<b>Politicians and pensions</b>
EDITOR: It is to be expected that local mayors, city council members and county supervisors who rely on public employee union support for their re-elections would criticize any effort to reign in out-of-control public employee pensions. Inexcusable, however, is the misrepresentation of such efforts so as to unfairly skew public perception.
The Pension Reform Act being championed by San Jose Mayor Chuck Reed is neither "draconian" as Santa Rosa Mayor Scott Bartley is quoted as saying, nor is it an impediment to local labor negotiations as Healdsburg Vice Mayor Jim Wood suggests ("Effort to overhaul pensions draws fire," Friday).
Quite to the contrary, the initiative seeks to level the playing field in labor negotiations far too long tilted in favor of public employee unions.
Current state law is like a ratchet. It allows the future accrual of public employee pension benefits to be increased, but never reduced. Reed's initiative would correct this imbalance and restore to local governments the flexibility to negotiate future pension benefits just as is done for future compensation, health benefits and other conditions of employment.

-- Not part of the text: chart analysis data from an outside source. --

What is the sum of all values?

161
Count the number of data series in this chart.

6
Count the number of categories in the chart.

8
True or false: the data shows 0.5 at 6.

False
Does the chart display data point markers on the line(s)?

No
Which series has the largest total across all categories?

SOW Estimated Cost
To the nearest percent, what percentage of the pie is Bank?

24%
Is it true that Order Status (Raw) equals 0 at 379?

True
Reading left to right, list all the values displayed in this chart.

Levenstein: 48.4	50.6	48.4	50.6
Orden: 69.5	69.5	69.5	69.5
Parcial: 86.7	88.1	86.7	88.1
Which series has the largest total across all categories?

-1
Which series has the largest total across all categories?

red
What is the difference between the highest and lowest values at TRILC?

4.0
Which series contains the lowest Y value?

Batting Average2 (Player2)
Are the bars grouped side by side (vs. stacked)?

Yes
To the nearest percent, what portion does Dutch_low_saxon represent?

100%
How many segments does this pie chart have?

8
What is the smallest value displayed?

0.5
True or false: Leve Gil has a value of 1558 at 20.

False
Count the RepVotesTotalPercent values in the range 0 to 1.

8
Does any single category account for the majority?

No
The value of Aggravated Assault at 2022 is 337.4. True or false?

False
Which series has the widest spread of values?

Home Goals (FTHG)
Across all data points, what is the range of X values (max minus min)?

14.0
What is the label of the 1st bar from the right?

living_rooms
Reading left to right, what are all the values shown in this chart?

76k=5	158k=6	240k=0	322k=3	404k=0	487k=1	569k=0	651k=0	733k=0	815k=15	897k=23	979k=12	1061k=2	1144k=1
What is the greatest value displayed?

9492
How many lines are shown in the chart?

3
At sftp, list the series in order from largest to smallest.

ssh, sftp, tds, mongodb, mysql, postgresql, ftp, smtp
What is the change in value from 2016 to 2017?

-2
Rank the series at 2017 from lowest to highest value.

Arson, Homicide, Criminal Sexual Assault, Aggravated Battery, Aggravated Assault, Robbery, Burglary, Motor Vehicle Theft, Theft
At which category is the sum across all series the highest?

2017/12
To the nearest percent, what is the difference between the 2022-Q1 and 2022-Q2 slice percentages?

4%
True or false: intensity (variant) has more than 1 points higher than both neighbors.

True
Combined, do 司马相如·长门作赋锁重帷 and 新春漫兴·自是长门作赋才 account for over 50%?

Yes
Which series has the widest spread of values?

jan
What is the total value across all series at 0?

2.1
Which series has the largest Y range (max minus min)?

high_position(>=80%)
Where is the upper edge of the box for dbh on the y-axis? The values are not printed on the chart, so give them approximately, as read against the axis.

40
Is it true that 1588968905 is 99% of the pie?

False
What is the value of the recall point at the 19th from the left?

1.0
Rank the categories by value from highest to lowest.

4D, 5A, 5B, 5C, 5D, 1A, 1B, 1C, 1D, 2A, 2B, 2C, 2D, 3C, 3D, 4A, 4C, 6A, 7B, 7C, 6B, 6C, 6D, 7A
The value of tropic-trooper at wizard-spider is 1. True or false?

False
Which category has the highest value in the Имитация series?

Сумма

Mind you, we're talking about the accrual of future benefits only. Benefits already earned are unaffected. Far from draconian, this initiative simply frees local governments to negotiate pension benefits without state interference.
Executive director, Sonoma County Taxpayers' Association
EDITOR: I think some people just don't get what a loss Andy Lopez is to the innocence of children. They never expected someone so sweet and kind to be taken away so violently. They are playing soldiers or cops as we did as kids. They are playing in empty lots and walking on city streets, which are their backyard. Most still believed that police protected and could shoot to disarm, not to kill.
Annexing these areas into the city, having community policing and parks to play in and an independent citizen review board — all of these measures, over time, could help break down the sense of being thought of as "other" by the powers that be and the community at large.
EDITOR: A little late, but I'd like to say that the more we take responsibility for minors the more irresponsibly they will act. Healdsburg raising the legal age for tobacco purchases to 21 won't help a whole lot when it's still being pushed by tobacco companies as a cool thing to do ("Healdsburg may hike age to buy tobacco to 21," Dec. 6).
Smoking isn't very healthy but neither is driving a car, drinking too much, overworking, underworking or various worldly instances that remind us too often of our mortality.
As it stands, it's a little odd that 18-year-olds can enlist in the military to be shot at overseas, yet they cannot enjoy a chance to drink responsibly and, perhaps in Healdsburg, indulge in inhaling carcinogens and an addictive poison into their lungs.
A ban on tobacco sales to anyone under 21 will likely get Healdsburg sued, and I feel the city has more important things to be doing. Perhaps a ban on public smoking within city limits would be more helpful. People can enjoy their smokes (including the e-cigarettes) on their own property while finding smokeless methods of nicotine intake when they're out and about.